A 24-year-old University of Michigan graduate student has been charged with hacking into U-M's computer system and using the private usernames and passwords of more than 60 students and professors to forge e-mails and get copies of final exams.
Ning Ma was arraigned Friday on 23 felony charges related to unauthorized use of a computer and eavesdropping.
Among the fake e-mails Ma is accused of sending is one from a professor's account to a female student, telling the student she was failing a course. Ma then offered to tutor the student in hopes of obtaining sexual favors in return, the Michigan Attorney General's office said.
Ma also canceled a job interview for one student, obtained a credit card number and bank account and PIN number of another student, and got into network storage areas of two professors, giving him access to final exams and answer sheets, the attorney general's office said.
It doesn't appear initially that Ma ran up any charges on the credit card, Eastman said.
The charges date from August 2002 to April 2003.
Ma is in the financial engineering master's program, which falls under U-M's School of Engineering. The field of study combines economics, business and finance, industrial and operations engineering, electrical engineering and computer.

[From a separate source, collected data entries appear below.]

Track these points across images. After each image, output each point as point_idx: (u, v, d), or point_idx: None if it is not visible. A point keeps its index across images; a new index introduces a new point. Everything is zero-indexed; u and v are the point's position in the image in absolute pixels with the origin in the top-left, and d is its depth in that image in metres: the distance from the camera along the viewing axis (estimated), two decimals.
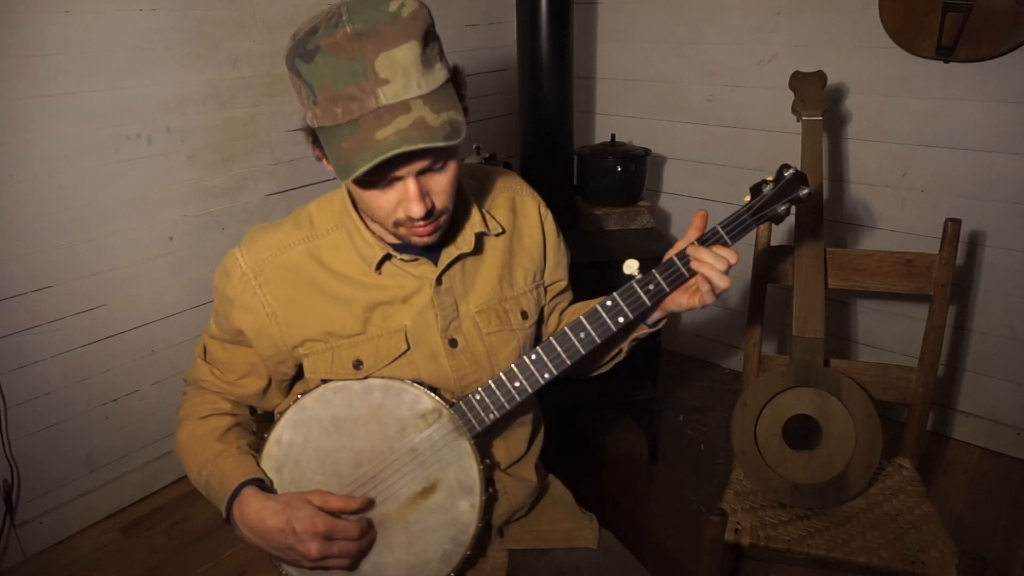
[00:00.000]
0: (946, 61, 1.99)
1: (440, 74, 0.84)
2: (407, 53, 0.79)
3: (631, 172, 2.32)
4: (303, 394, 0.99)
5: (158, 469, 2.18)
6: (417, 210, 0.86)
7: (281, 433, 0.99)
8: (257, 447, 1.01)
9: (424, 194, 0.87)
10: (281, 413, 0.99)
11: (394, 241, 0.98)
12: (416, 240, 0.93)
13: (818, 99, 1.69)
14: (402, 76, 0.79)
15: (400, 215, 0.89)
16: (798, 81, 1.75)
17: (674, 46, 2.57)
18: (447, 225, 0.96)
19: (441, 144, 0.79)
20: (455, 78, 0.88)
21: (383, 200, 0.88)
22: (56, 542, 2.00)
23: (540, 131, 2.26)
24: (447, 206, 0.92)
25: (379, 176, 0.85)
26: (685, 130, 2.64)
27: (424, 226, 0.91)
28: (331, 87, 0.79)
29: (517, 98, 2.33)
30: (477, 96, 2.78)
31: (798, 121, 1.69)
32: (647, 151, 2.36)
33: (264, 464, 0.99)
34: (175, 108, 1.96)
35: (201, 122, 2.02)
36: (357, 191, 0.89)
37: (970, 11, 1.85)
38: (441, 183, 0.89)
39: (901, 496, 1.51)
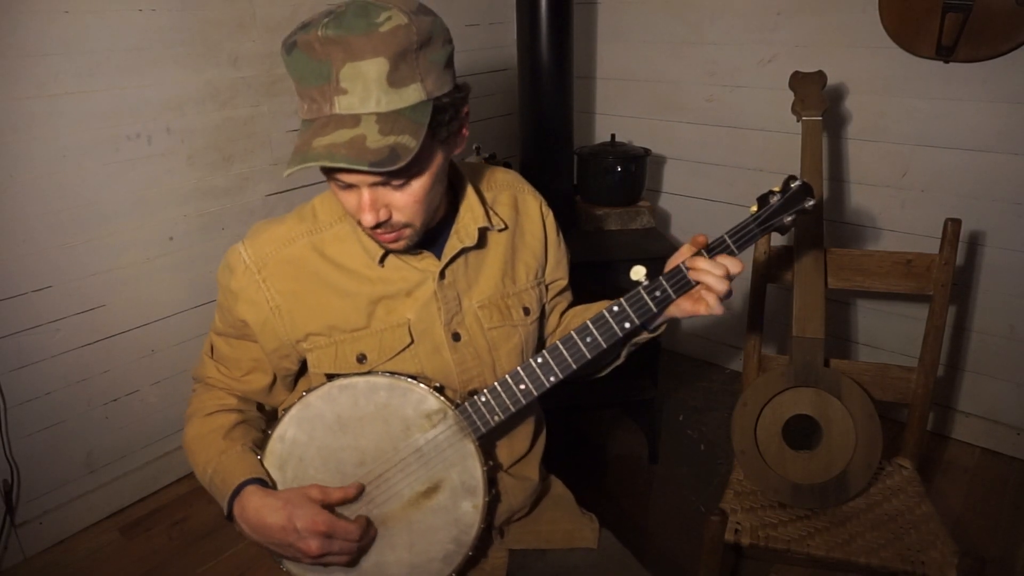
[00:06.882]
0: (946, 61, 1.99)
1: (411, 95, 0.81)
2: (373, 68, 0.78)
3: (631, 172, 2.32)
4: (308, 391, 0.99)
5: (158, 469, 2.18)
6: (367, 219, 0.86)
7: (285, 430, 0.99)
8: (261, 444, 1.01)
9: (380, 205, 0.87)
10: (286, 410, 0.99)
11: None
12: (381, 244, 0.94)
13: (818, 99, 1.69)
14: (362, 90, 0.79)
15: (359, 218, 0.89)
16: (798, 81, 1.75)
17: (674, 46, 2.58)
18: (417, 238, 0.94)
19: (364, 169, 0.77)
20: (444, 99, 0.84)
21: (347, 200, 0.89)
22: (56, 542, 2.00)
23: (540, 131, 2.26)
24: (412, 222, 0.90)
25: (334, 179, 0.86)
26: (685, 130, 2.64)
27: (383, 234, 0.91)
28: (299, 83, 0.82)
29: (517, 98, 2.33)
30: (477, 96, 2.77)
31: (798, 121, 1.69)
32: (647, 151, 2.36)
33: (267, 461, 0.99)
34: (175, 108, 1.95)
35: (201, 122, 2.02)
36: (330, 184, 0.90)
37: (970, 11, 1.85)
38: (403, 199, 0.87)
39: (901, 496, 1.51)
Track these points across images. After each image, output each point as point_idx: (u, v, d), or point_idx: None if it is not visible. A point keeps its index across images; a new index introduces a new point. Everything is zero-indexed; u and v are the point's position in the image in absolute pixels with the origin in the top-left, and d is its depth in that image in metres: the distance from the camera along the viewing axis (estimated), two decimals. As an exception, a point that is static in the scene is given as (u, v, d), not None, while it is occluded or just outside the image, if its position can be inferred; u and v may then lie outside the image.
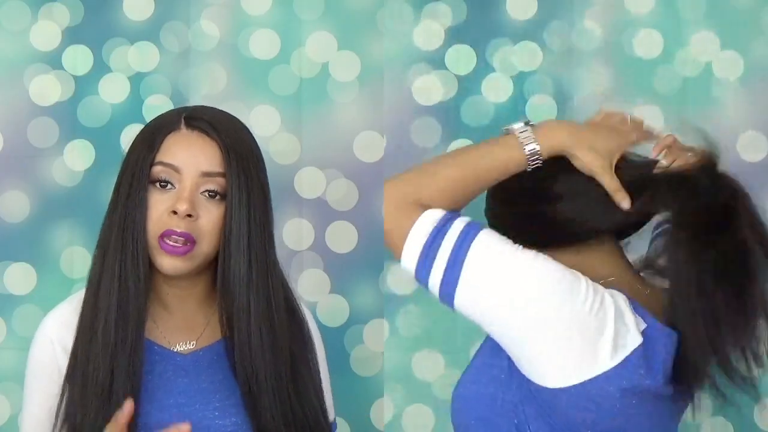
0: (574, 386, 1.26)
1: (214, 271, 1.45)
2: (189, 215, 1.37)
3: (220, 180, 1.40)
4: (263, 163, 1.46)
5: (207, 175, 1.39)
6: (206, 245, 1.40)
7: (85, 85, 2.06)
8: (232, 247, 1.40)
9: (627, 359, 1.26)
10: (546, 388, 1.27)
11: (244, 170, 1.40)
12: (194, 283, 1.46)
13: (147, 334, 1.43)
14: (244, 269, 1.40)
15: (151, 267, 1.42)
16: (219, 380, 1.44)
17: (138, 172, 1.39)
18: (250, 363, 1.41)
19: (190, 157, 1.39)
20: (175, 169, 1.39)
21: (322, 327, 1.61)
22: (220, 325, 1.44)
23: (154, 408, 1.39)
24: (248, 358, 1.41)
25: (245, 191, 1.40)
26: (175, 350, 1.45)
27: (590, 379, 1.25)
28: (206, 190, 1.40)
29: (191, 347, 1.46)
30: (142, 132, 1.45)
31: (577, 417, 1.28)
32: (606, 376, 1.25)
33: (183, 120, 1.42)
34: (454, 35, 2.09)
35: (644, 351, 1.26)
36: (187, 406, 1.41)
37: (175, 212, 1.37)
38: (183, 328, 1.47)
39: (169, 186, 1.40)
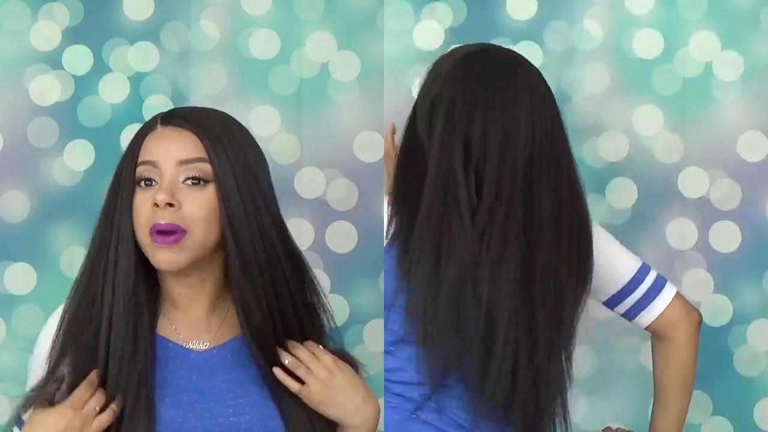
0: None
1: (221, 267, 1.45)
2: (170, 204, 1.37)
3: (201, 165, 1.39)
4: (252, 145, 1.46)
5: (184, 162, 1.39)
6: (198, 234, 1.39)
7: (85, 85, 2.06)
8: (237, 230, 1.39)
9: None
10: None
11: (225, 151, 1.40)
12: (202, 281, 1.45)
13: (161, 331, 1.44)
14: (258, 247, 1.41)
15: (154, 269, 1.42)
16: (233, 378, 1.44)
17: (123, 180, 1.41)
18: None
19: (165, 149, 1.40)
20: (154, 164, 1.40)
21: (322, 327, 1.61)
22: (237, 316, 1.43)
23: (167, 404, 1.40)
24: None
25: (230, 171, 1.40)
26: (189, 348, 1.45)
27: None
28: (187, 178, 1.39)
29: (205, 347, 1.46)
30: (128, 143, 1.46)
31: None
32: None
33: (159, 120, 1.44)
34: (454, 35, 2.09)
35: None
36: (200, 403, 1.41)
37: (157, 204, 1.37)
38: (197, 327, 1.46)
39: (153, 183, 1.40)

A native of China, Ma did not understand Magistrate George Parker's questions during his court hearing Friday. When Parker asked whether Ma wanted to stand mute or plead not guilty to the charges and whether he could afford to hire an attorney, Ma asked the magistrate to explain what he meant by standing mute. He also asked how to get an attorney, saying he was guilty of some of the charges but wanted to talk to a lawyer about the others.
Parker told him the court would help him find a lawyer.
Parker set bail at 10 percent of $1 million, ordered Ma to turn over his passport and scheduled a preliminary examination for Aug. 13. With feet shackled and wearing an orange jail jumpsuit, Ma was returned to jail after he was arraigned.
Ma was connected to the Internet via private Internet service provider Synergy Broadband. In June, investigators searched Synergy's files to confirm Ma's Internet protocol, or IP, address. An IP address identifies a sender or a recipient of information that is sent in packets across the Internet. Officials say an IP address suspected in several of the cyber frauds matched one designated to Ma's Internet connection at his room in University Towers.
The formal list of charges against Ma is 16 counts of unauthorized access to a computer, computer system or computer network, a five-year felony; five counts of eavesdropping, a two-year felony; and one count each of unlawful possession of an eavesdropping device, a two-year felony, and using a computer to commit a crime, a four-year felony.